WASHINGTON (WUSA9) -- You expect to see them when you are at the airport, but what about at Union Station?
The TSA could be screening you without you even knowing it.
From the Super Bowl to the Inauguration to Union Station, if you're traveling, the Transportation Security Agency could be there, and they could be looking at you.
They are a special brand of the TSA, called "VIPR."
It stands for "Visible Intermodal Prevention and Response." VIPR has been around since 2005, and they are meant to boost security by being a deterrent, and detecting security risks.
WUSA9 asked the TSA what the qualifications are for becoming a TSA baggage screener versus being part of the VIPR program. We have not heard back.

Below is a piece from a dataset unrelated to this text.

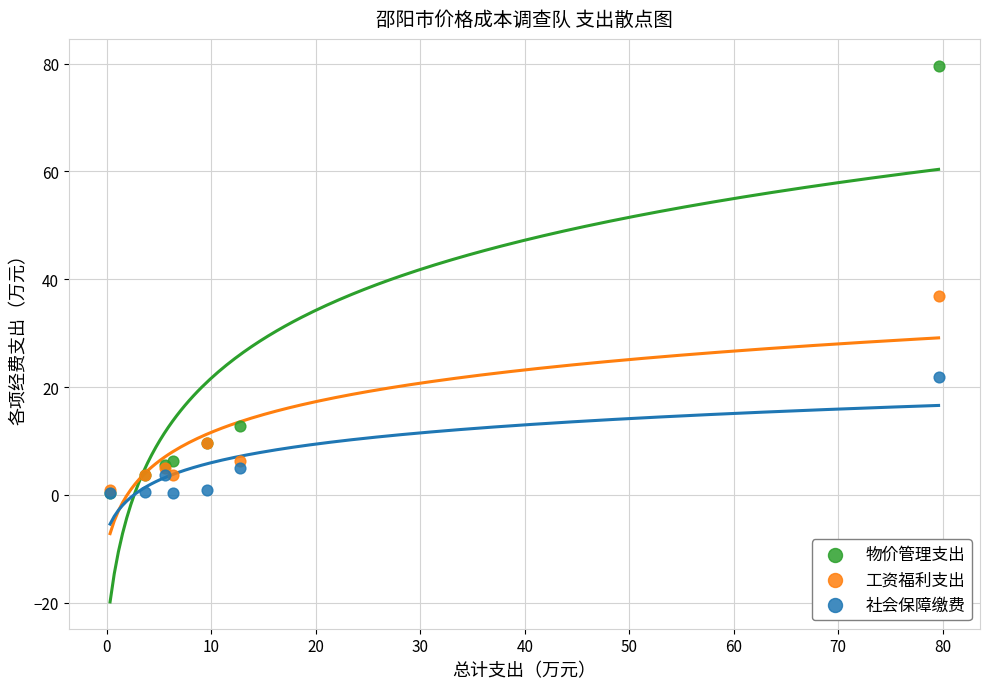

Across all series, what Y value is closest to 39?

36.9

WUSA9 Debra Alfarone walked around Union Station on Tuesday night with our intern Marissa. They covered upstairs, downstairs, the Amtrak ticket counter area, the shops and the food court, and saw police officers but no one from VIPR.
They also asked TSA, can a VIPR stop someone, or do a random bag search? WUSA9 has not received a response to those questions, but they did send this statement:
"TSA began the Visible Intermodal Prevention and Response (VIPR) program in 2005 to augment federal, state, and local law enforcement to ensure the safety and security of the traveling public.
TSA has deployed VIPR teams in all modes of transportation surrounding large events such as the Presidential Inauguration, State of the Union Address, United Nations General Assembly, and the Super Bowl. VIPR teams work at the request of local law enforcement officials to supplement existing security resources by providing deterrent presence and detection capabilities, and an unpredictable layer of security."
Several people WUSA9 spoke to outside of Union Station say they were unaware of the TSA's role at Union Station. An August 2012 report from Homeland Security says the TSA needs to better inform people of VIPRs existence.